▶ [TASK REQUIREMENTS]: How many of the lines below hold the word "Nodes"? Answer only with the number.

━━━

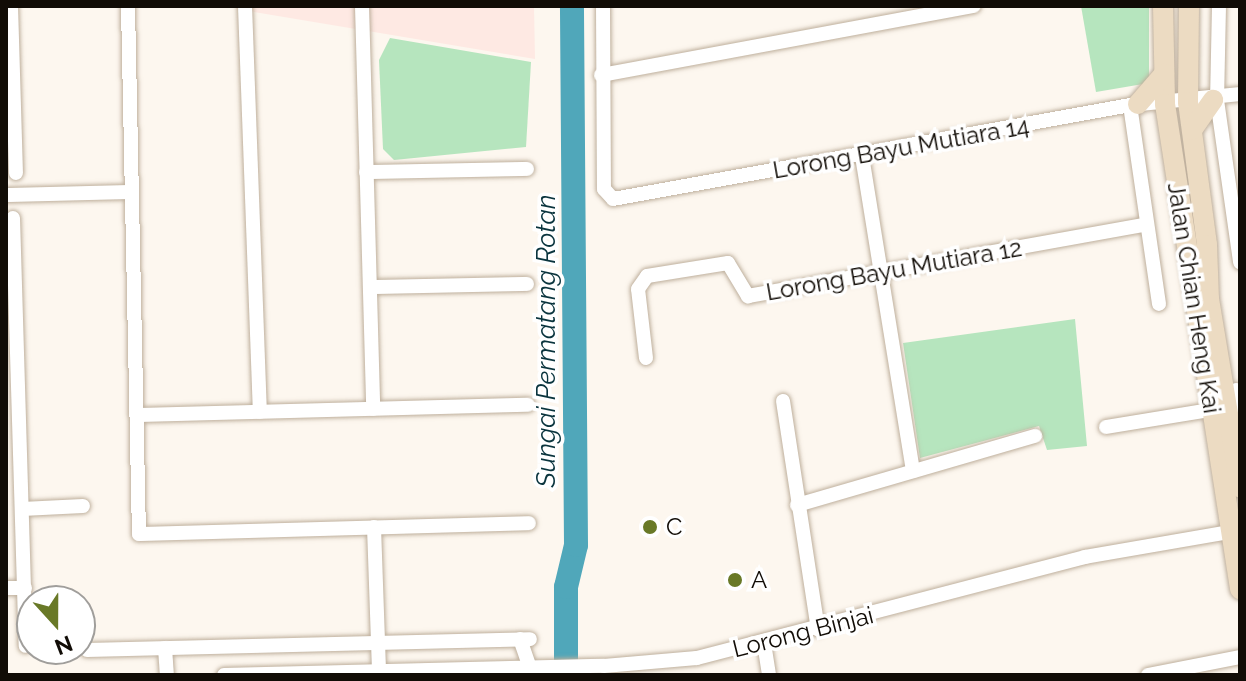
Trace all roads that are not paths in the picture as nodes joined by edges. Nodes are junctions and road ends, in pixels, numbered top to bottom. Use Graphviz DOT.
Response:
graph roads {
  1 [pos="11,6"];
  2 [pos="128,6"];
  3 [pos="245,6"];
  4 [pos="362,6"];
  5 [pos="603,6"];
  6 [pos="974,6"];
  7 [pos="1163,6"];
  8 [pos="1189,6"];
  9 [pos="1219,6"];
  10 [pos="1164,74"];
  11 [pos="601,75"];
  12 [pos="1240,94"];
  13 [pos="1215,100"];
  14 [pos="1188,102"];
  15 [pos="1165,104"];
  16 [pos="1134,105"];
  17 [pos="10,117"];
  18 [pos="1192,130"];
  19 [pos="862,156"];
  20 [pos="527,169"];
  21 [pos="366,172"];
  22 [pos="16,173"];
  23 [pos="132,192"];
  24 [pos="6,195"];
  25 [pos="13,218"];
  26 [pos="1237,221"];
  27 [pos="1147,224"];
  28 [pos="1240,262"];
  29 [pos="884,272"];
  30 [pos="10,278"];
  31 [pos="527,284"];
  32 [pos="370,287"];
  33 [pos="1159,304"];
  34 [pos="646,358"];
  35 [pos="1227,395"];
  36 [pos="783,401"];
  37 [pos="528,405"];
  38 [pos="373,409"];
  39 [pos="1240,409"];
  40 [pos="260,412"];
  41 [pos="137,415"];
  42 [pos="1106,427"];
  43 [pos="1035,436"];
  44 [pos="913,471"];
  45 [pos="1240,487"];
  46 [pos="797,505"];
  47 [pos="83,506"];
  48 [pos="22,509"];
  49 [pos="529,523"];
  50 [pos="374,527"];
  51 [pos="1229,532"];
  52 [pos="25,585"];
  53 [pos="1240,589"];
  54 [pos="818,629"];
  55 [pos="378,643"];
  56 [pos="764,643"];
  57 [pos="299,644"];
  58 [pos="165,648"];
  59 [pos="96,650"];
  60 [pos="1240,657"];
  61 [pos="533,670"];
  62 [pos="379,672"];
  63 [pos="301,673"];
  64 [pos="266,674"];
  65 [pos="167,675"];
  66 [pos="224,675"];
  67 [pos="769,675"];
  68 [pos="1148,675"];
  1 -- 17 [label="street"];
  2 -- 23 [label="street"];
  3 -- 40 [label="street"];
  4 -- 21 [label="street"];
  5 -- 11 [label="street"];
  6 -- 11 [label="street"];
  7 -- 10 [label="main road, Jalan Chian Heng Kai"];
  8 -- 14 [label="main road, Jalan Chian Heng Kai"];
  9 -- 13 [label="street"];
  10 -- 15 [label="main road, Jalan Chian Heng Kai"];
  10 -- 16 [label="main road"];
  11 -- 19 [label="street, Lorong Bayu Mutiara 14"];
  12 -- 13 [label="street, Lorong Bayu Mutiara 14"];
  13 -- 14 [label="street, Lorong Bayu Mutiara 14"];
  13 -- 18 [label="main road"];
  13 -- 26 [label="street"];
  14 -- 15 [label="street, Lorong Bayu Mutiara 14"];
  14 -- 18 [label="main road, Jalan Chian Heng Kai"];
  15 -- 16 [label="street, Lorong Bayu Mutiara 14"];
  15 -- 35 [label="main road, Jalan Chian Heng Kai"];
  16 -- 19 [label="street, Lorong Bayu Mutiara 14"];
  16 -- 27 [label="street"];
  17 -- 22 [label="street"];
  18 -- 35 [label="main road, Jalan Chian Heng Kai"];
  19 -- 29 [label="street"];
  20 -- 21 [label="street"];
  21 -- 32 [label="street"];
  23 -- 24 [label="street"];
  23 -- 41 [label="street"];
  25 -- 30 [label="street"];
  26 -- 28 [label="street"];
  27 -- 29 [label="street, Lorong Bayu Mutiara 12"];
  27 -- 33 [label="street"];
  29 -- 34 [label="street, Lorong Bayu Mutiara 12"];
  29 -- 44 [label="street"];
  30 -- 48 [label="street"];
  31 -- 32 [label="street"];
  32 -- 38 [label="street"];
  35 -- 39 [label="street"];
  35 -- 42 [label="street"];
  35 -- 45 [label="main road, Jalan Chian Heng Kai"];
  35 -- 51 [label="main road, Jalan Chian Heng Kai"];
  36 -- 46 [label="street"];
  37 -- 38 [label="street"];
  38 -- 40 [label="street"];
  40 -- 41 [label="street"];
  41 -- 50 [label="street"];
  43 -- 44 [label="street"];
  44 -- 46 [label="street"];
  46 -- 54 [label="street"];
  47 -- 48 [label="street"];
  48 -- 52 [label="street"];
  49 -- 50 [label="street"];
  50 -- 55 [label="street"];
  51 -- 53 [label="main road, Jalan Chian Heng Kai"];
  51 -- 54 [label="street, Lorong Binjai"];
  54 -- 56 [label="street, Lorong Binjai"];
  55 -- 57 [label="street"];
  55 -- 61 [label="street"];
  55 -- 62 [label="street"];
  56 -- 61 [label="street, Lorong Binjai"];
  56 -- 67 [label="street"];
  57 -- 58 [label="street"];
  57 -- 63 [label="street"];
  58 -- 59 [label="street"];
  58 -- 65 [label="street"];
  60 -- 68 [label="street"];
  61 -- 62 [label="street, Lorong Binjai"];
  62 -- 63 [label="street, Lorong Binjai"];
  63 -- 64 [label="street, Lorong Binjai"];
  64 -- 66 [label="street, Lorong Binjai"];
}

━━━

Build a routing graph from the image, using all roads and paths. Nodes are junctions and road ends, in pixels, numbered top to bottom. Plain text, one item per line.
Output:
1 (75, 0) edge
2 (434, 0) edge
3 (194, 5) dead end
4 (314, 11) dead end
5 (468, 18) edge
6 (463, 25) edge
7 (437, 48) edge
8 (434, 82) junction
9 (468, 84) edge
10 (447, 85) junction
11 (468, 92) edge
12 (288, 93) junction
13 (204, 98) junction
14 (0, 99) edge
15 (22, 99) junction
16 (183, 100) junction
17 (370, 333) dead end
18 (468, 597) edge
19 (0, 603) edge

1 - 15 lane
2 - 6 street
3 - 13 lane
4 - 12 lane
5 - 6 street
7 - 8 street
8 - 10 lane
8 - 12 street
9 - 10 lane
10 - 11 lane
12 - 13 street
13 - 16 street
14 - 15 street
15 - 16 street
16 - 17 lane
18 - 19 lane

━━━

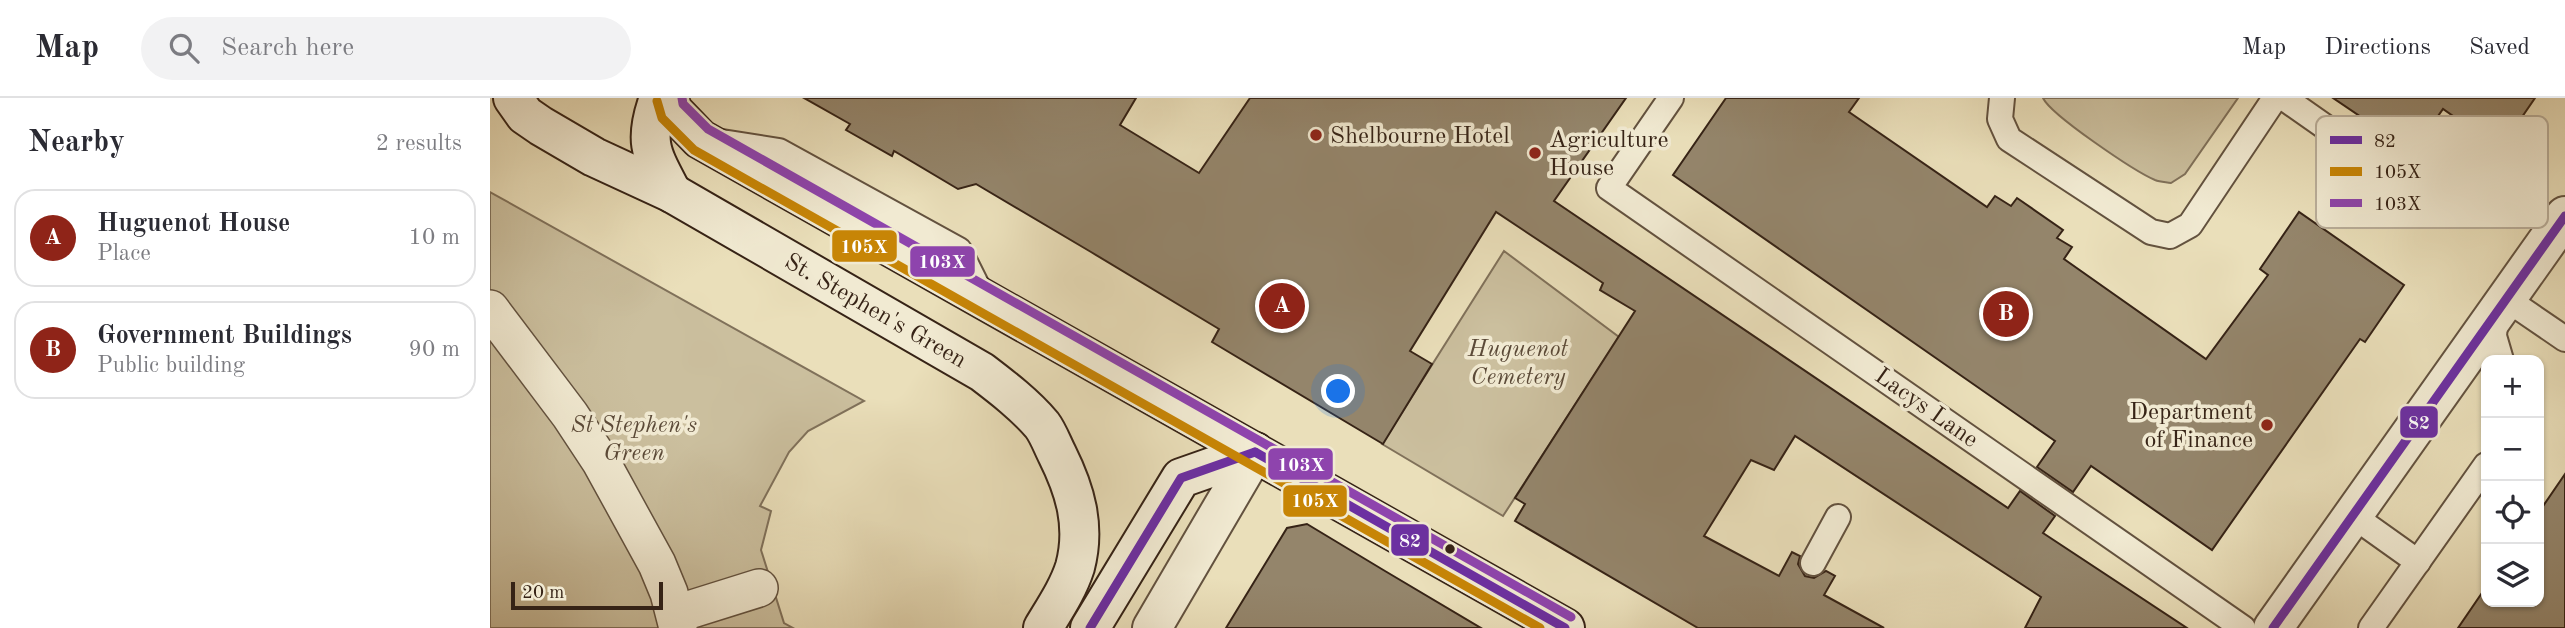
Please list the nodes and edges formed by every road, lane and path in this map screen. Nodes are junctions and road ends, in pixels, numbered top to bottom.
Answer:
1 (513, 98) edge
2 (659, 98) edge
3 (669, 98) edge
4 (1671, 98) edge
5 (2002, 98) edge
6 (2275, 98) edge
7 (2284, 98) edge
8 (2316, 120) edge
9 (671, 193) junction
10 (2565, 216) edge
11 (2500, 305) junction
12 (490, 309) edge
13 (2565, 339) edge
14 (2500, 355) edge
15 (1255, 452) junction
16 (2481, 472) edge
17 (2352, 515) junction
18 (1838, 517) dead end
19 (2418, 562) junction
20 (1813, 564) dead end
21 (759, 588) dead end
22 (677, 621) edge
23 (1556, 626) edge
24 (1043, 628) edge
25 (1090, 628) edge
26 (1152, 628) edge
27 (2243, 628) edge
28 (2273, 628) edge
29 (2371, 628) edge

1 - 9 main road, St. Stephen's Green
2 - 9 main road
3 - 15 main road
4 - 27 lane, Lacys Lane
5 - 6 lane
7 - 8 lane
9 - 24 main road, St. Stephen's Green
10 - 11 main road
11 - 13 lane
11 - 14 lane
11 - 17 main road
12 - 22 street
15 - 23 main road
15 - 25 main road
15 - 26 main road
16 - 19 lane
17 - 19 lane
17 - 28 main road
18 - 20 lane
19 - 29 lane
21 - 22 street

━━━

▶ [YOUR SOLUTION]: 3